Calligraphy or the adornment of lettering reached its peak in India in the beginning of 20th century.
“There was a point in time,” Alavi Sahab informs, “When calligraphy was the only way in which the Koran was written.”
Urdu calligraphy began in India in 1836, when Urdu became the national language, and the first newspaper in Urdu came out. Before this, calligraphy was in Persian.
The craft flourished in the 60s and 70s with innovation in print technology doing justice to what was being drafted by the hand. Katibs, in fact, did good business till the 1980s, as major newspaper houses and printing presses continued to print text that was handwritten.
Not too way back, in the early 1900s, the bi-weekly newspaper Madina, published from Bijnor, used to go to distant countries like Saudi Arabia.
It was as well-known for its calligraphy as for the great personalities who wrote for it. The BBC used to give its reference.
Reminiscing about old times, Alavi Sahab says, “When I started out as a writer, I used to get the text handwritten by a katib and then send it for print. What worth it held! The katibs made each book unique, unlike books projecting almost the same kind of styles by computers today.
Two very well-known katibs of our times were Anis Siddiqui from Pakistan and Khalique Tonki from Tonk, in Rajasthan.
Khalique Tonki used to sit at the Ghalib Academy at Nizamuddin, in Delhi.”
He tells me that the big cultural centres for Urdu calligraphy were Lahore, Delhi, Lucknow and Hyderabad.
He also conveys that the Mughal emperors had a penchant for calligraphy. “The last popular calligrapher among the Mughals was Bahadur Shah Zafar. Aurangzeb was a renowned calligrapher too and so was Razia Sultan’s brother and Sultan of Delhi, Nasiruddin Mahmood.”
‘Katibs’ of Old Delhi
Urdu Bazaar in Old Delhi, bursting with people and activity, was once famous for its katibs who wrote wedding invitations and posters.
“There used to be a hundred katibs here once, but now there are only four or five,” says the aged Nizamuddin who owns a shop in the area. He shows me a stretch of shops starting right from the Taj Hotel in front of Jama Masjid to the mouth of the lane that brings one to Urdu Bazaar.
“This whole stretch used to be full of katibs who had clients at their doorsteps urging them to write a few things to be framed. During elections, they used to write the posters.” He tells me what I have heard before — “And they displayed a lot of nakhra because their work was so appreciated.”
The state of things is so dismal now that not only have the katibs disappeared, but also the shops once famous for calligraphy.
Nizamuddin points out Nazir Ahmed’s once-famous shop that now sells cassettes.
In that busy lane, during peak work hours, I could find just one katib. As I asked around, people in the shops directed me to Nizamuddin’s, where they said I could find one.

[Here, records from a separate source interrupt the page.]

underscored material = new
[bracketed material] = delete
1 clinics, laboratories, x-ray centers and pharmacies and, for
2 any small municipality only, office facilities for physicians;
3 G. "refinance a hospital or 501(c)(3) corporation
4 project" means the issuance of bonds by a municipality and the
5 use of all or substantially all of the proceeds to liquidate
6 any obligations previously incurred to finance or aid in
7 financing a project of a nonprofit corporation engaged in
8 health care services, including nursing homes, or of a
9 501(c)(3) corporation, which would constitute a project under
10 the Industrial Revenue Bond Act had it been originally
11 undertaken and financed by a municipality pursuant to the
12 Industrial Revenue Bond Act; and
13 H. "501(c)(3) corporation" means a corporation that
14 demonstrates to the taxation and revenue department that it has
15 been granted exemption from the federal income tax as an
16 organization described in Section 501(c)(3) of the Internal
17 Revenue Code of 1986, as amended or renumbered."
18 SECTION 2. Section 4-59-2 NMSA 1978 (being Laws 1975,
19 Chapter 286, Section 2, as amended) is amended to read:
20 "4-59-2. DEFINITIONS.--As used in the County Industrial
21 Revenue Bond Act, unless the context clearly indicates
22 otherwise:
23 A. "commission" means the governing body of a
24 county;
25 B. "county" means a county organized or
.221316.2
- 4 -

There, sitting in the corner was Ghalib, waiting for somebody to turn up for his first piece of work that day.
“Business is bad. I am doing this because it is the only thing I know to do,” he tells me. “My sons actually run the household. None of them is in the calligraphy business.”
Ghalib pays no rent to Nizamuddin for sitting in a corner of his shop. And the latter is only too eager to provide space to what he perceives as “the last of the katibs of Urdu Bazaar”.
Vanishing with time
Today, as interest in calligraphy has dwindled, so has its demand. And with computers doing what they did, the katibs have long perished.
The Urdu Department in Delhi University has a publication division and it had a katib, Jafar Zaidi, who was from Lucknow.
After his retirement, his place was taken by a gentleman who used to be a katib but now did his work on the computer.
The Urdu Academy in Delhi has a school that teaches calligraphy. There are a few students learning this dying art for the pure love of it.
Unfortunately, there are no more katibs at Ghalib Academy, which had once been the bastion of the great Khalique Tonki.
And in Urdu Bazaar, Ghalib, along with the rest of the dying tribe, have been reduced to a pitiable existence.